Document excerpt -
Closed arthemis911222 closed 3 years ago
Hi @arthemis911222
I do not understand how you created seismic-new.csv so I am just using the normal seismic.csv to explain why side="negative"
does not detect anomalies.
The reason that it will not detect any anomalies when set to side="negative"
is because internally the algorithms in use do not resolve any anomalies due to the nature of the data.
In this specific case VolatilityShiftAD
is determined by the product of the iqr_ad
and sign_check
inputs.
"and": {
"model": AndAggregator(),
"input": ["iqr_ad", "sign_check"],
},
The model AndAggregator()
identifies a time point as anomalous only if it is included in all the input anomaly lists.
The important part is only if it is included in all the input anomaly lists, meaning it must equal 1 in both iqr_ad
and sign_check
.
We can run through each of these steps and see why it does not detect on negative only.
So from the beginning.

Required action 1 - In the anomaly-detection reply, which two inputs determine VolatilityShiftAD?
Required action 2 - Output the anomaly-detection reply from "identifies a time" up to and including "on negative only.".
Required action 3 - Pick up the anomaly-detection reply from where it stops.
The entries that come next have nothing to do with the anomaly-detection reply.

Given data -
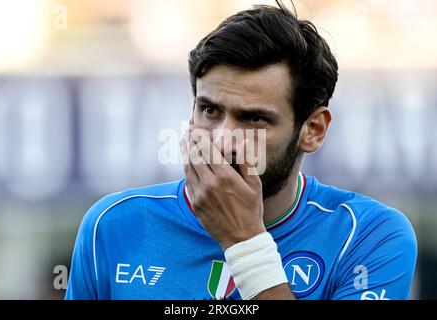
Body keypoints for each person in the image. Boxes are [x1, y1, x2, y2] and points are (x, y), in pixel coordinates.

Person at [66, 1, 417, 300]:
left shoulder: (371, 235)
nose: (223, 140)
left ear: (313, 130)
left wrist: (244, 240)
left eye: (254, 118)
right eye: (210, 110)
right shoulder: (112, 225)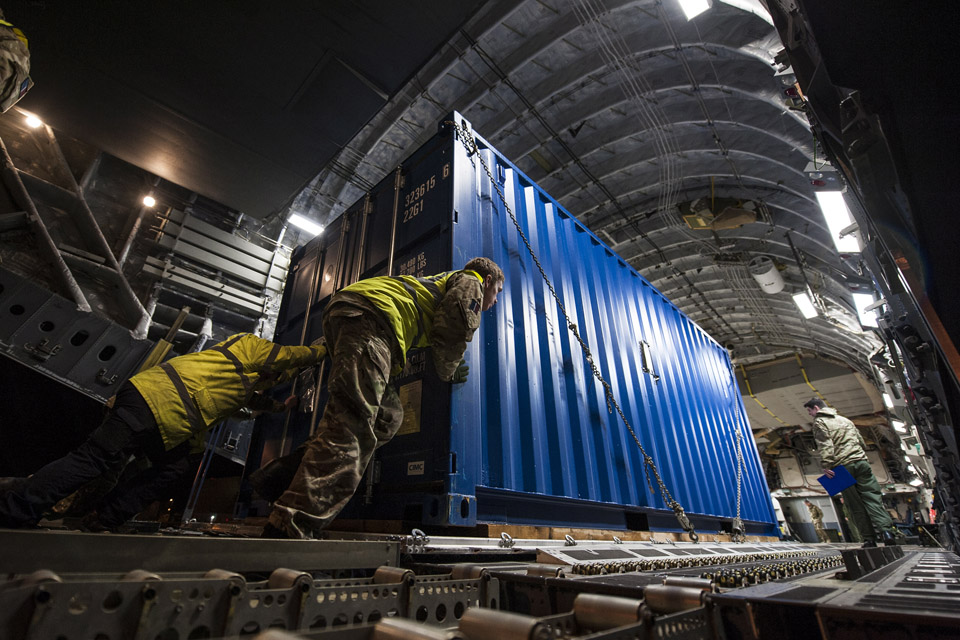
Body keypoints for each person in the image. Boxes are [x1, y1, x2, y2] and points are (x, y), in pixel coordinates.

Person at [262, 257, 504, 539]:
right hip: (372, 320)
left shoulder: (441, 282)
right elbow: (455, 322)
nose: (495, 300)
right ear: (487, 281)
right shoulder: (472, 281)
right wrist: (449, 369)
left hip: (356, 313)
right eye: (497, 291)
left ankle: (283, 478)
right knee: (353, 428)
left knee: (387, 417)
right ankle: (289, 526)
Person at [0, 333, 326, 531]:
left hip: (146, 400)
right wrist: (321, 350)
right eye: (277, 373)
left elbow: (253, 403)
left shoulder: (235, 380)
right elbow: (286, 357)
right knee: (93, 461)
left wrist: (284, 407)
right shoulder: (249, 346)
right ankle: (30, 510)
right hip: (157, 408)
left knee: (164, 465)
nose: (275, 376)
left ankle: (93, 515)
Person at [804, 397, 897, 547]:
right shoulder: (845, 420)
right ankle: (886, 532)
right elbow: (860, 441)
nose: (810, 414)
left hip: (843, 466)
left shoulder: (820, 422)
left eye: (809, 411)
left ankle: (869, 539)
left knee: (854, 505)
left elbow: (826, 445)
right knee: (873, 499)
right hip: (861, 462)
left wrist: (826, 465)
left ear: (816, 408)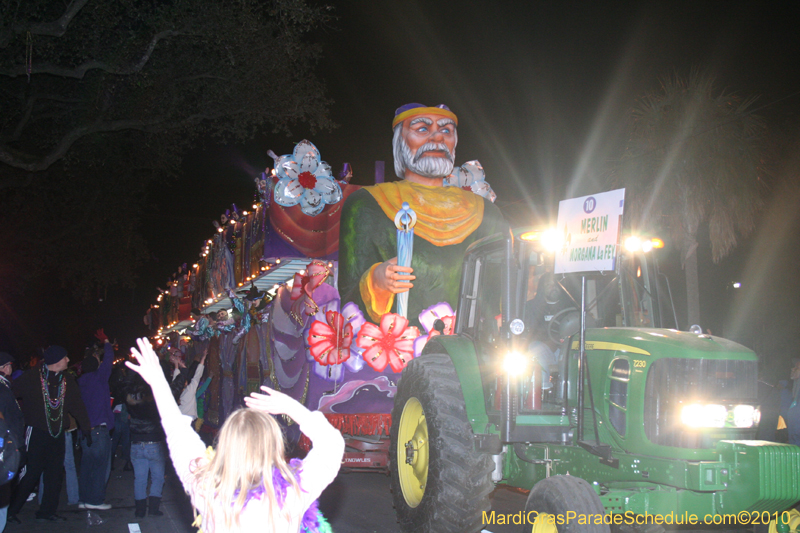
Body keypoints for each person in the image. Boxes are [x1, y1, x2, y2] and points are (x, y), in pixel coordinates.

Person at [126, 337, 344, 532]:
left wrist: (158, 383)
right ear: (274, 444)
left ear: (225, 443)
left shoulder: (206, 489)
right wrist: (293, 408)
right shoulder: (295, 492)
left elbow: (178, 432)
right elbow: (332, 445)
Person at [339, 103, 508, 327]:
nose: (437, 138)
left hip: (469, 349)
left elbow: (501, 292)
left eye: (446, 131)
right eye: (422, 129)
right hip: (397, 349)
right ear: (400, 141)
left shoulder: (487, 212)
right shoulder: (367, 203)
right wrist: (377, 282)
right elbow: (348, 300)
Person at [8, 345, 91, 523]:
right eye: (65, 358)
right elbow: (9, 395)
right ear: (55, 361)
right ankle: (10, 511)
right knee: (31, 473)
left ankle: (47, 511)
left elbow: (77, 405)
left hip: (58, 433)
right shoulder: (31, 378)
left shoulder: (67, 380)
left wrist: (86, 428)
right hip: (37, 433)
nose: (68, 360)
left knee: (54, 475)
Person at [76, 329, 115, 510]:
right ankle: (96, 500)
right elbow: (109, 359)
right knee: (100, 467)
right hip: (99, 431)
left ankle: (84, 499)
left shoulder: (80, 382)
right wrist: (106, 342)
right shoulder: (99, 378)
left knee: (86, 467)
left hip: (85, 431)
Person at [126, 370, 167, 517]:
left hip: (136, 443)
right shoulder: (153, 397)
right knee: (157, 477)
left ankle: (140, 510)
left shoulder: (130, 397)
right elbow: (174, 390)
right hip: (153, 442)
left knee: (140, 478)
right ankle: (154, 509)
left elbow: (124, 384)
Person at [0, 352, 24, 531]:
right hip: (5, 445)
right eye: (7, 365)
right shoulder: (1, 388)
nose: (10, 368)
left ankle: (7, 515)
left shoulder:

Response area 1 - iqr_ad and sign_check

Response area 2 -
identifies a time point as anomalous only if it is included in all the input anomaly lists.
The important part is only if it is included in all the input anomaly lists, meaning it must equal 1 in both iqr_ad
and sign_check
.
We can run through each of these steps and see why it does not detect on negative only.

Response area 3 -
import pandas as pd
from adtk.data import validate_series
from adtk.visualization import plot
from adtk.detector import VolatilityShiftAD
csv_file = '/tmp/adtk/docs/notebooks/data/seismic.csv'
s = pd.read_csv(csv_file, index_col="Time", parse_dates=True, squeeze=True)
s = validate_series(s)
volatility_shift_ad = VolatilityShiftAD(c=6.0, side='both', window=20)
anomalies = volatility_shift_ad.fit_detect(s)
plot(s, anomaly=anomalies, anomaly_color='red')
As expected a volatiliy shift was detected.
Let us now demonstrate the issue you are describing.
s = pd.read_csv(csv_file, index_col="Time", parse_dates=True, squeeze=True)
s = validate_series(s)
volatility_shift_ad = VolatilityShiftAD(c=6.0, side='negative', window=20)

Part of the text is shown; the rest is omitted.